No dia 26 de março, Dominghetti e Carvalho apontam que a escolha do banco para o pagamento dos produtos seria fator determinante para concretizar a venda.

Dominghetti diz que Guerra, que seria coronel Guerra, seu contato nos Estados Unidos, havia informado que não aceitava LC (carta crédito), nem pagamentos feitos pelo Banco do Brasil. A forma sugerida é a utilização de banco com sede nos Estados Unidos. A CPI acredita que essa escolha dificultaria o registro de recebimento de recursos em uma eventual quebra de sigilo bancário e fiscal. Carvalho endossa que Guerra já alertara que seria “mais fácil um banco top 10”. Dominghetti faz a ressalva de que esta não é a realidade de muitos municípios. “Ou seja, a maioria”, reforça.

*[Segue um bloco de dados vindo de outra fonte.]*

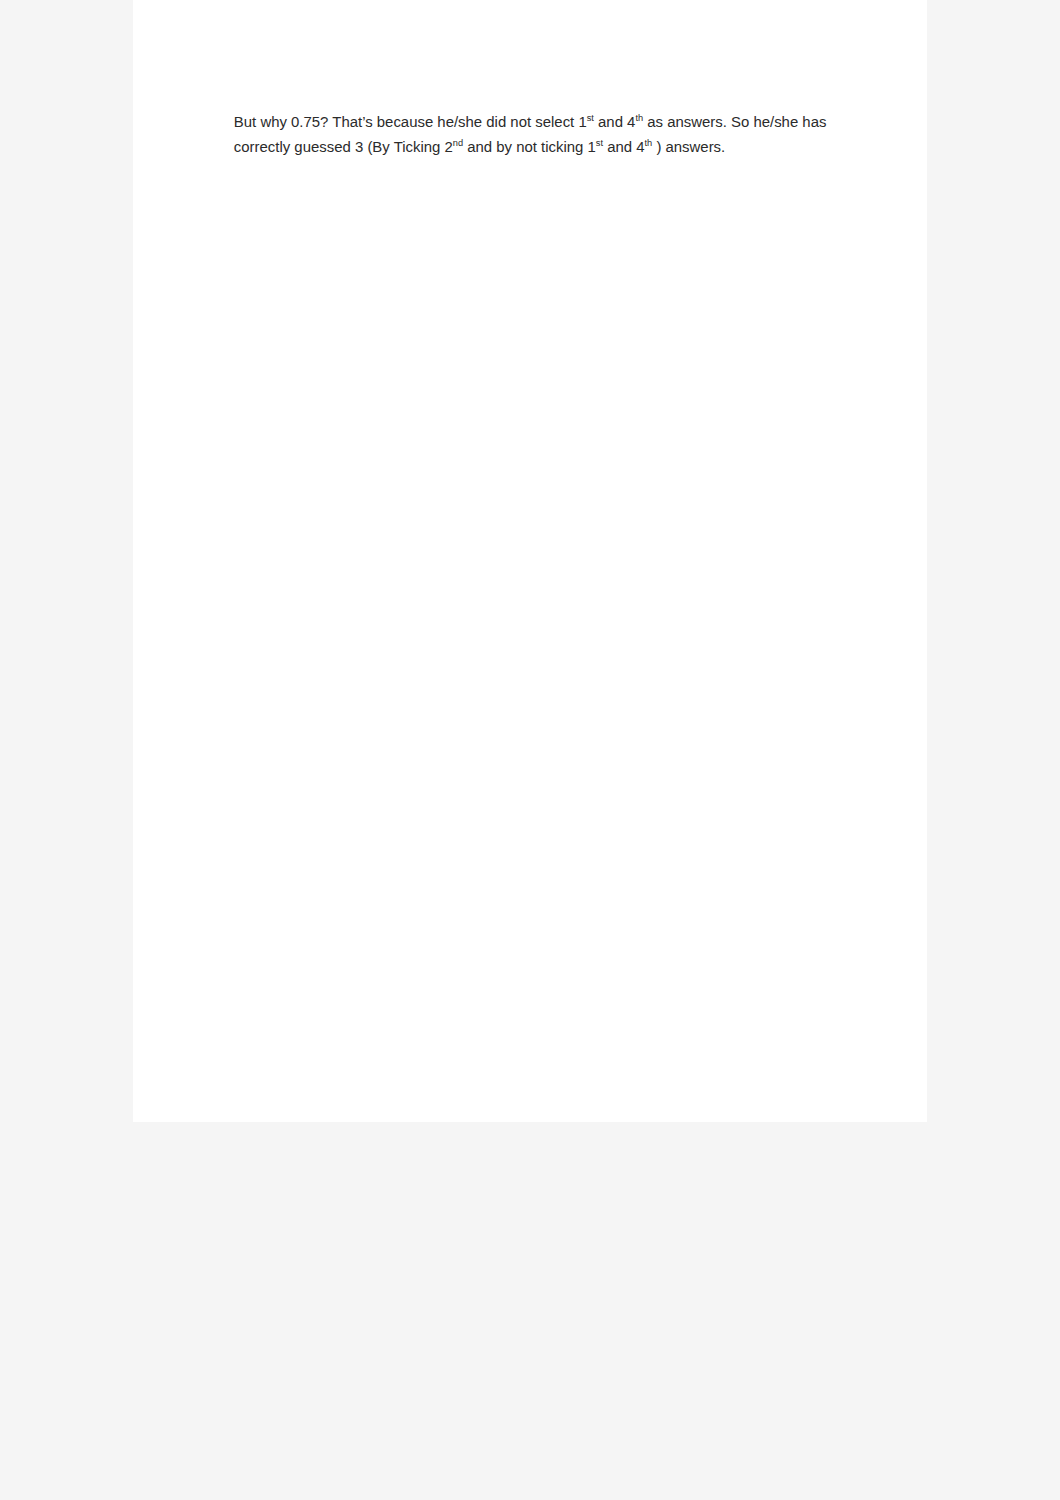But why 0.75? That’s because he/she did not select 1st and 4th as answers. So he/she has correctly guessed 3 (By Ticking 2nd and by not ticking 1st and 4th ) answers.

Para chegar a prefeitos, de acordo com as mensagens, a interlocução seria feita pela Senah, a empresa particular chamada de Secretaria Nacional de Assuntos Humanitários, comandada pelo reverendo Amilton Gomes de Paula, que será ouvido pela CPI depois do recesso parlamentar. “A FNP está com a Senah”, afirma Dominguetti a Carvalho, no dia 22 de março. FNP é a sigla para Frente Nacional de Prefeitos. O policial complementa “muitos municípios vão enviar pela FNP”, referindo-se à proposta de compra. Sem citar o nome, ele afirma não saber como o prefeito de Montes Claros teria conseguido seu número de telefone e ligado. Carvalho responde “que eu saiba, o deputado Paulo Guedes, de MG, que passou o meu contato. Não fui procurado por ninguém da FNP até agora ou falando em nome dela”.

Procurado pela CNN, o deputado Paulo Guedes não respondeu. Já o então presidente da FNP na época, Jonas Donizetti, confirmou que a entidade foi procurada por Cristiano Carvalho, com direito a reunião presencial em que a oferta de vacinas foi feita. No entanto, segundo Donizete, a negociação não seguiu adiante. “Foi recebido na sede da FNP, com o administrativo, mas não tiveram contato com correspondente político. Ao perceber que não tinha nenhuma referência, não houve avanço”. Donizete explica que diversos vendedores de vacinas procuraram a entidade, especialmente após as primeiras liberações de vacinas legalizadas pela Agência Nacional de Vigilância Sanitária. “Nós tomamos como precaução dois protocolos: o primeiro era sempre ligar para as embaixadas e o segundo, para as empresas que produziam vacinas. Muitos prefeitos ligavam para nós  para saber como iríamos comprar vacinas. E nós sempre dizíamos que não tinha referência, que eram pessoas sem lastro, não eram do ramo e estavam tentando tirar proveito”, afirmou à CNN. Para o representante da FNP, os prefeitos tiveram um cuidado que o governo federal não teve.

Notícias

O monitoramento de notícias sobre o processo de compra de vacinas pelo país era constante. Entre áudios, termos de assinatura e mensagens escritas, os dois costumavam compartilhar também links de jornais com informações vistas como vantajosas para o negócio continuar prosperando.

Uma das notícias diz que a prefeitura de Montes Claros aderiu a consórcio para compra de vacinas. Outro exemplo aponta que o governo federal havia dispensado licitação para compra das vacinas Jassen e Pfizer. A CNN procurou a prefeitura de Montes Claros, comandada pelo prefeito Humberto Souto (Cidadania) e ainda não obteve retorno.